One of the reasons Barni was financially able to attain his master’s degree was because he got paid to do “grunt work” in one of his professor’s labs when he was a student. 

“That allowed me to keep going,” says Barni. “Without it, I don’t know if I could have continued.” 

The Department of Ecology and Evolutionary Biology produces graduates who become educators, health care workers, conservationists, state and federal agency employees, leaders in nonprofit and service work, and professionals in every sector in between. 

“Support like Barni’s can help students achieve their career goals,” says Jen Schweitzer, professor and head of the department. “It provides opportunities for graduate students who frequently forgo work opportunities to pursue education. 

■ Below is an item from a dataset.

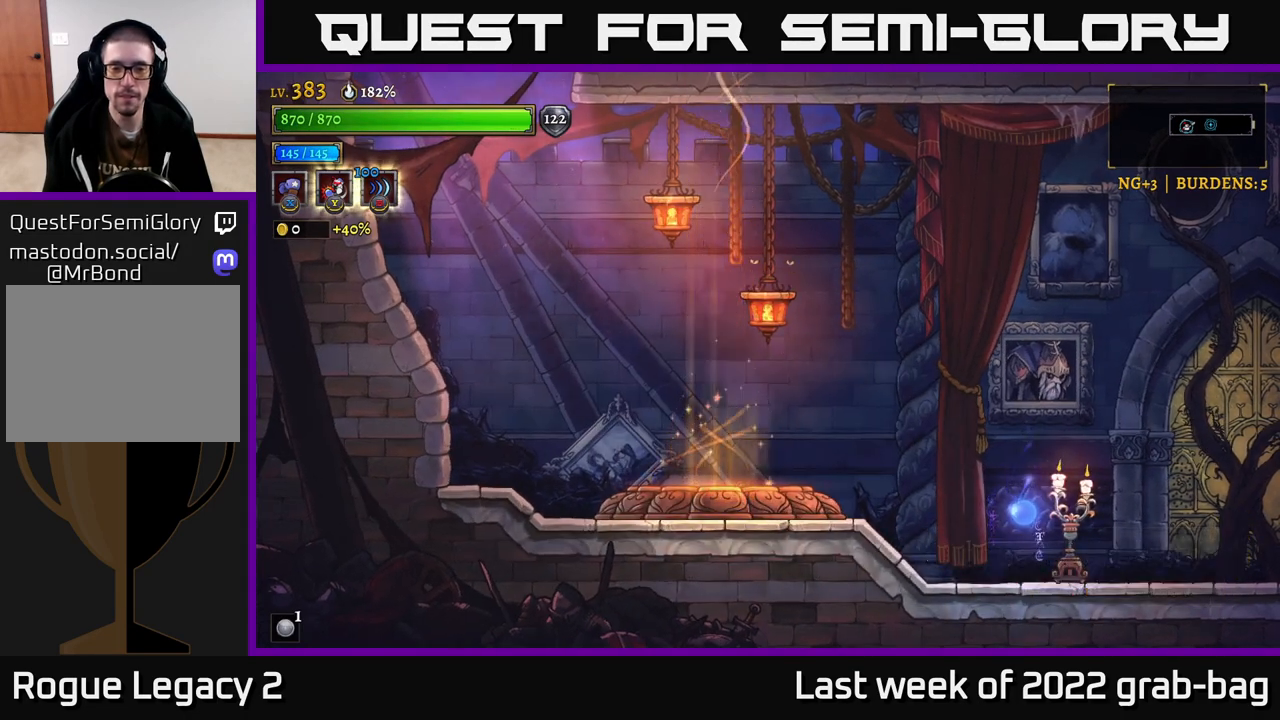
{"buttons": [], "left_stick": "center", "right_stick": "center", "events": []}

“An endowed scholarship from someone with Barni’s professional background and connection to the university also says to students and the department that he believes in our mission of education, research, and outreach and service,” says Schweitzer. 

Education has been important to Barni in his professional life, as well. He directed Alaska’s Denali Institute, led environmental education efforts for children in Memphis, and created an environmental education tour company that took trips to the Everglades, the Grand Canyon, the Pacific Northwest, and countless places in between. 

Most recently, Barni taught biology at Normandale Community College in Minneapolis. His life has largely been dedicated to educating others and creating those small moments with people that could change the course of their lives—like when he ate a tomato with his grandfather.  

His gifts to the Barni Family Endowment provide yet another avenue through which he can continue that legacy.